PROBLEM TO WORK ON :: The records below are to be copied exactly, with every picture left out.

DATA TO EXAMINE ::
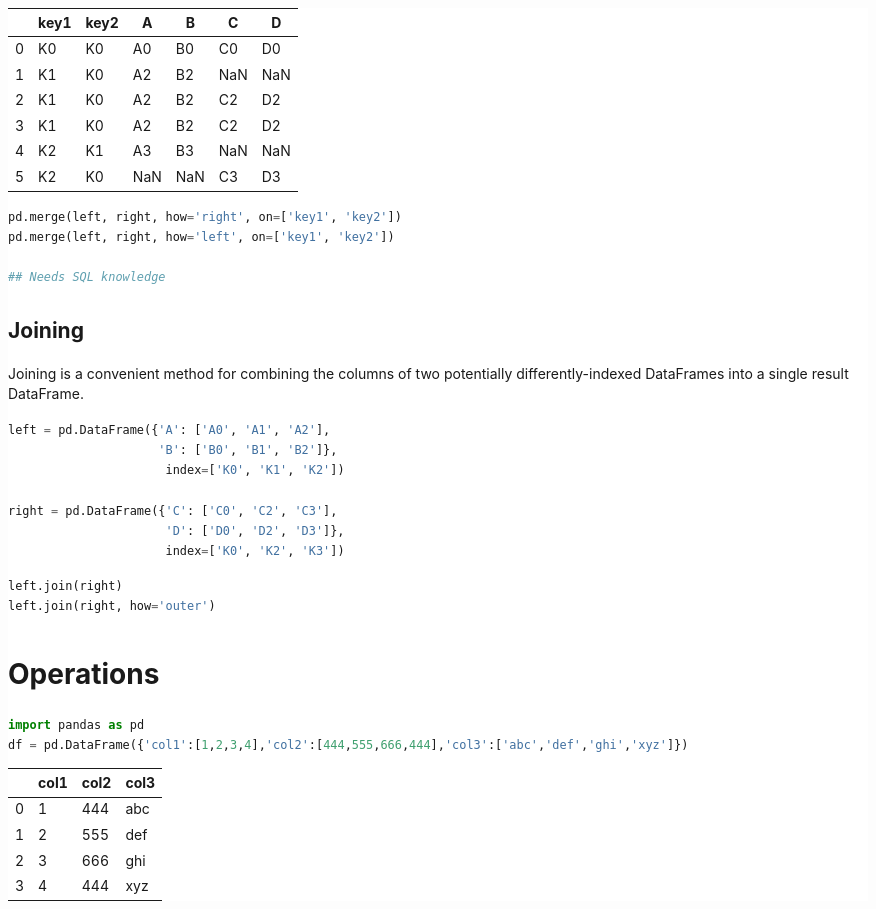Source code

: |     | key1 | key2 | A   | B   | C   | D   |
| --- | ---- | ---- | --- | --- | --- | --- |
| 0   | K0   | K0   | A0  | B0  | C0  | D0  |
| 1   | K1   | K0   | A2  | B2  | NaN | NaN |
| 2   | K1   | K0   | A2  | B2  | C2  | D2  |
| 3   | K1   | K0   | A2  | B2  | C2  | D2  |
| 4   | K2   | K1   | A3  | B3  | NaN | NaN |
| 5   | K2   | K0   | NaN | NaN | C3  | D3  |

```py
pd.merge(left, right, how='right', on=['key1', 'key2'])
pd.merge(left, right, how='left', on=['key1', 'key2'])

## Needs SQL knowledge
```

## Joining

Joining is a convenient method for combining the columns of two potentially differently-indexed DataFrames into a single result DataFrame.

```py
left = pd.DataFrame({'A': ['A0', 'A1', 'A2'],
                     'B': ['B0', 'B1', 'B2']},
                      index=['K0', 'K1', 'K2'])

right = pd.DataFrame({'C': ['C0', 'C2', 'C3'],
                      'D': ['D0', 'D2', 'D3']},
                      index=['K0', 'K2', 'K3'])
```

```py
left.join(right)
left.join(right, how='outer')
```

# Operations

```py
import pandas as pd
df = pd.DataFrame({'col1':[1,2,3,4],'col2':[444,555,666,444],'col3':['abc','def','ghi','xyz']})
```

|     | col1 | col2 | col3 |
| --- | ---- | ---- | ---- |
| 0   | 1    | 444  | abc  |
| 1   | 2    | 555  | def  |
| 2   | 3    | 666  | ghi  |
| 3   | 4    | 444  | xyz  |
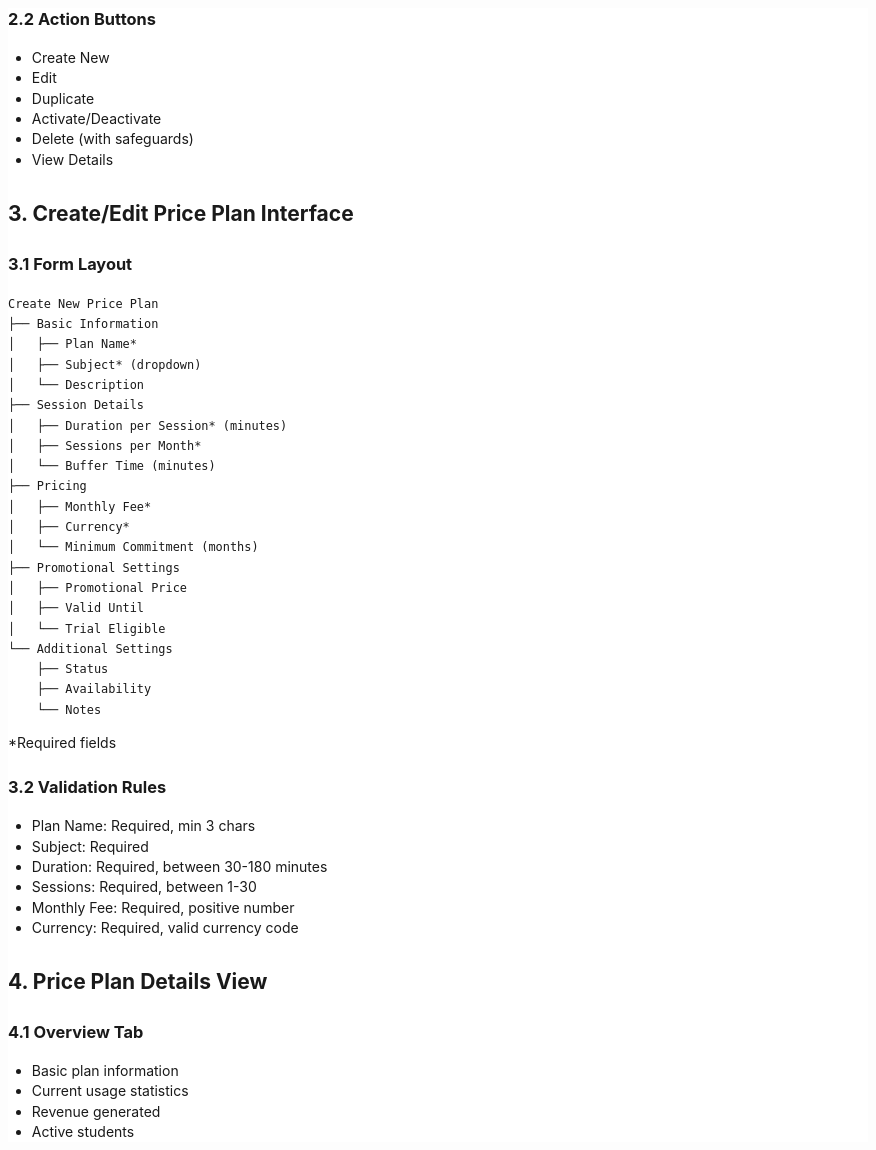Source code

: ### 2.2 Action Buttons
- Create New
- Edit
- Duplicate
- Activate/Deactivate
- Delete (with safeguards)
- View Details

## 3. Create/Edit Price Plan Interface

### 3.1 Form Layout
```
Create New Price Plan
├── Basic Information
│   ├── Plan Name*
│   ├── Subject* (dropdown)
│   └── Description
├── Session Details
│   ├── Duration per Session* (minutes)
│   ├── Sessions per Month*
│   └── Buffer Time (minutes)
├── Pricing
│   ├── Monthly Fee*
│   ├── Currency*
│   └── Minimum Commitment (months)
├── Promotional Settings
│   ├── Promotional Price
│   ├── Valid Until
│   └── Trial Eligible
└── Additional Settings
    ├── Status
    ├── Availability
    └── Notes
```
*Required fields

### 3.2 Validation Rules
- Plan Name: Required, min 3 chars
- Subject: Required
- Duration: Required, between 30-180 minutes
- Sessions: Required, between 1-30
- Monthly Fee: Required, positive number
- Currency: Required, valid currency code

## 4. Price Plan Details View

### 4.1 Overview Tab
- Basic plan information
- Current usage statistics
- Revenue generated
- Active students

ANSWER ::
Source code

: |     | key1 | key2 | A   | B   | C   | D   |
| --- | ---- | ---- | --- | --- | --- | --- |
| 0   | K0   | K0   | A0  | B0  | C0  | D0  |
| 1   | K1   | K0   | A2  | B2  | NaN | NaN |
| 2   | K1   | K0   | A2  | B2  | C2  | D2  |
| 3   | K1   | K0   | A2  | B2  | C2  | D2  |
| 4   | K2   | K1   | A3  | B3  | NaN | NaN |
| 5   | K2   | K0   | NaN | NaN | C3  | D3  |

```py
pd.merge(left, right, how='right', on=['key1', 'key2'])
pd.merge(left, right, how='left', on=['key1', 'key2'])

## Needs SQL knowledge
```

## Joining

Joining is a convenient method for combining the columns of two potentially differently-indexed DataFrames into a single result DataFrame.

```py
left = pd.DataFrame({'A': ['A0', 'A1', 'A2'],
                     'B': ['B0', 'B1', 'B2']},
                      index=['K0', 'K1', 'K2'])

right = pd.DataFrame({'C': ['C0', 'C2', 'C3'],
                      'D': ['D0', 'D2', 'D3']},
                      index=['K0', 'K2', 'K3'])
```

```py
left.join(right)
left.join(right, how='outer')
```

# Operations

```py
import pandas as pd
df = pd.DataFrame({'col1':[1,2,3,4],'col2':[444,555,666,444],'col3':['abc','def','ghi','xyz']})
```

|     | col1 | col2 | col3 |
| --- | ---- | ---- | ---- |
| 0   | 1    | 444  | abc  |
| 1   | 2    | 555  | def  |
| 2   | 3    | 666  | ghi  |
| 3   | 4    | 444  | xyz  |
Source code

: ### 2.2 Action Buttons
- Create New
- Edit
- Duplicate
- Activate/Deactivate
- Delete (with safeguards)
- View Details

## 3. Create/Edit Price Plan Interface

### 3.1 Form Layout
```
Create New Price Plan
├── Basic Information
│   ├── Plan Name*
│   ├── Subject* (dropdown)
│   └── Description
├── Session Details
│   ├── Duration per Session* (minutes)
│   ├── Sessions per Month*
│   └── Buffer Time (minutes)
├── Pricing
│   ├── Monthly Fee*
│   ├── Currency*
│   └── Minimum Commitment (months)
├── Promotional Settings
│   ├── Promotional Price
│   ├── Valid Until
│   └── Trial Eligible
└── Additional Settings
    ├── Status
    ├── Availability
    └── Notes
```
*Required fields

### 3.2 Validation Rules
- Plan Name: Required, min 3 chars
- Subject: Required
- Duration: Required, between 30-180 minutes
- Sessions: Required, between 1-30
- Monthly Fee: Required, positive number
- Currency: Required, valid currency code

## 4. Price Plan Details View

### 4.1 Overview Tab
- Basic plan information
- Current usage statistics
- Revenue generated
- Active students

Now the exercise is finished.